Data to process

Start of Block

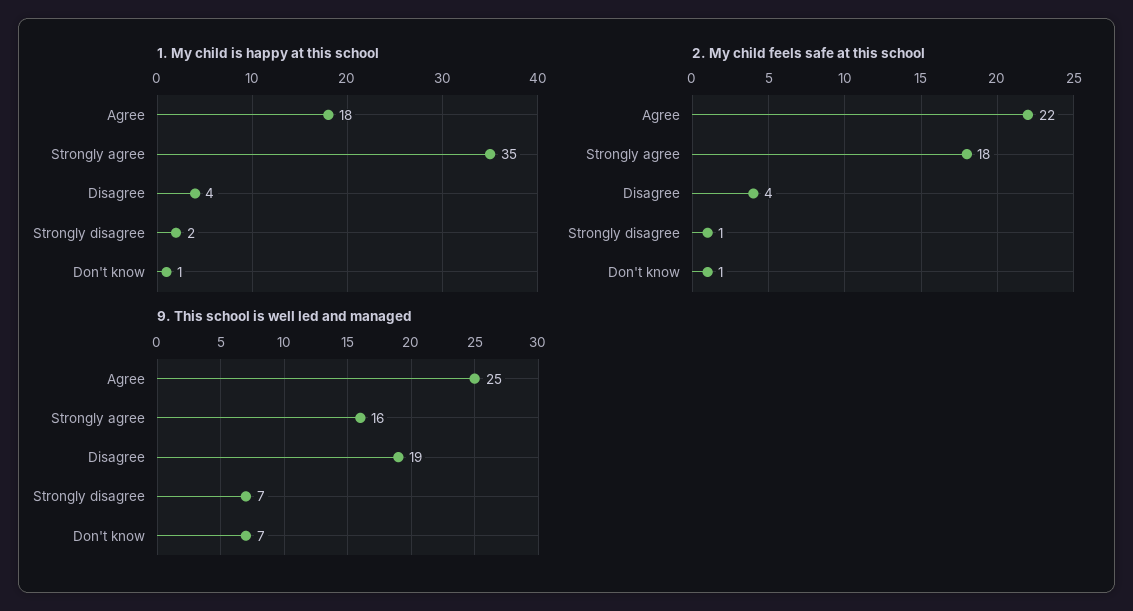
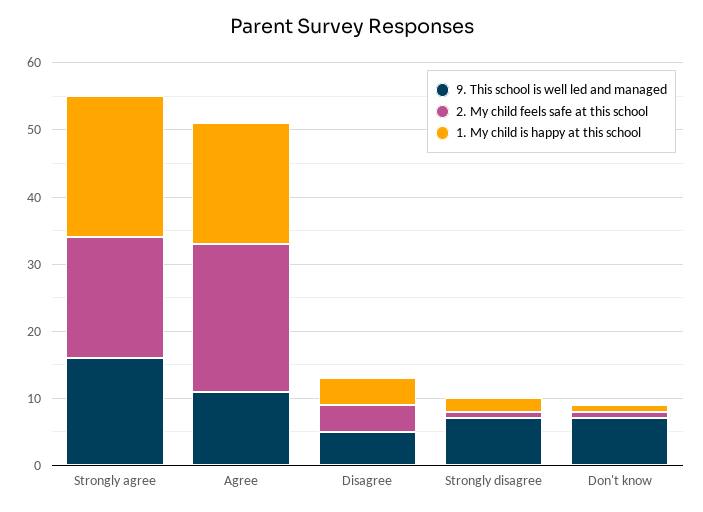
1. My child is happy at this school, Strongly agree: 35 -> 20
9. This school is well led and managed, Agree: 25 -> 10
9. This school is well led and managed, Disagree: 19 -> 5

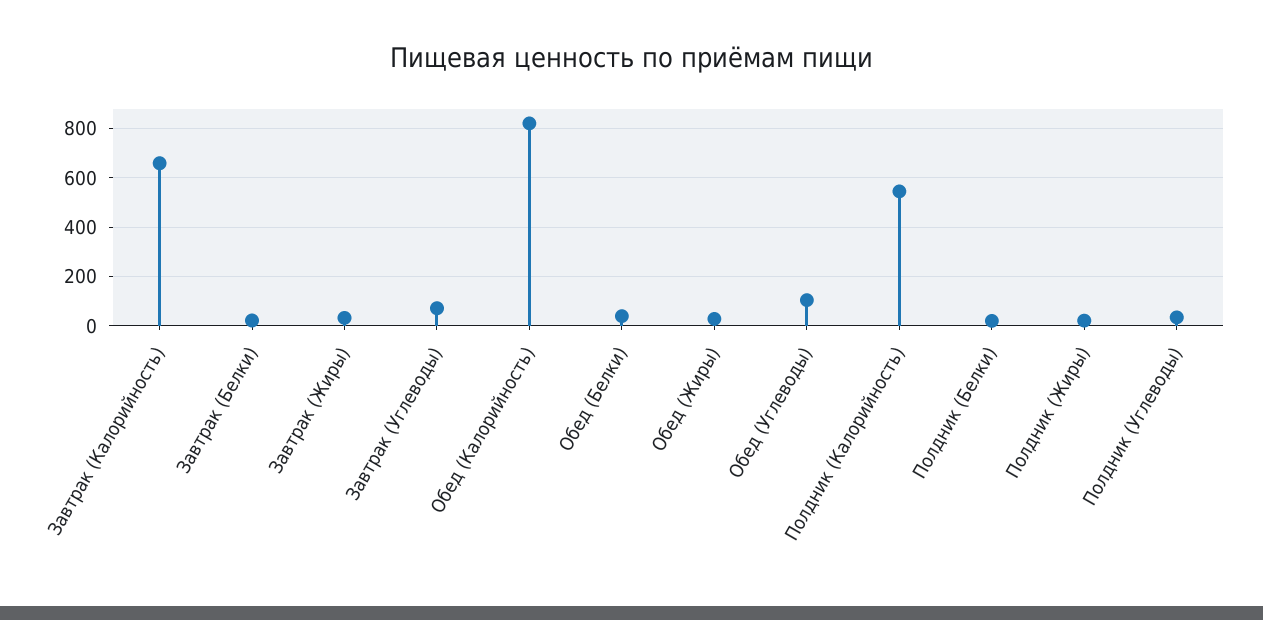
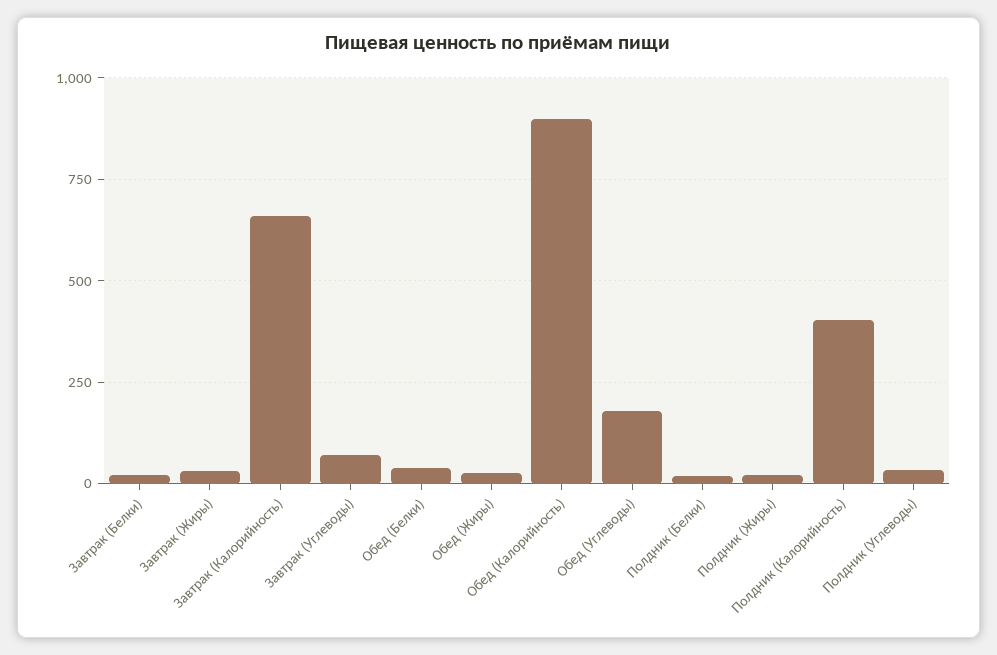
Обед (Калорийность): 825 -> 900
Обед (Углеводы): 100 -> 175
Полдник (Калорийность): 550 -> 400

End of Block

Problem to work on
Beginning with the line holding "9. This school is well led and managed, Disagree: 19", copy each line exactly through the end of the records above, and leave every picture out.

Answer to this problem
9. This school is well led and managed, Disagree: 19 -> 5

Обед (Калорийность): 825 -> 900
Обед (Углеводы): 100 -> 175
Полдник (Калорийность): 550 -> 400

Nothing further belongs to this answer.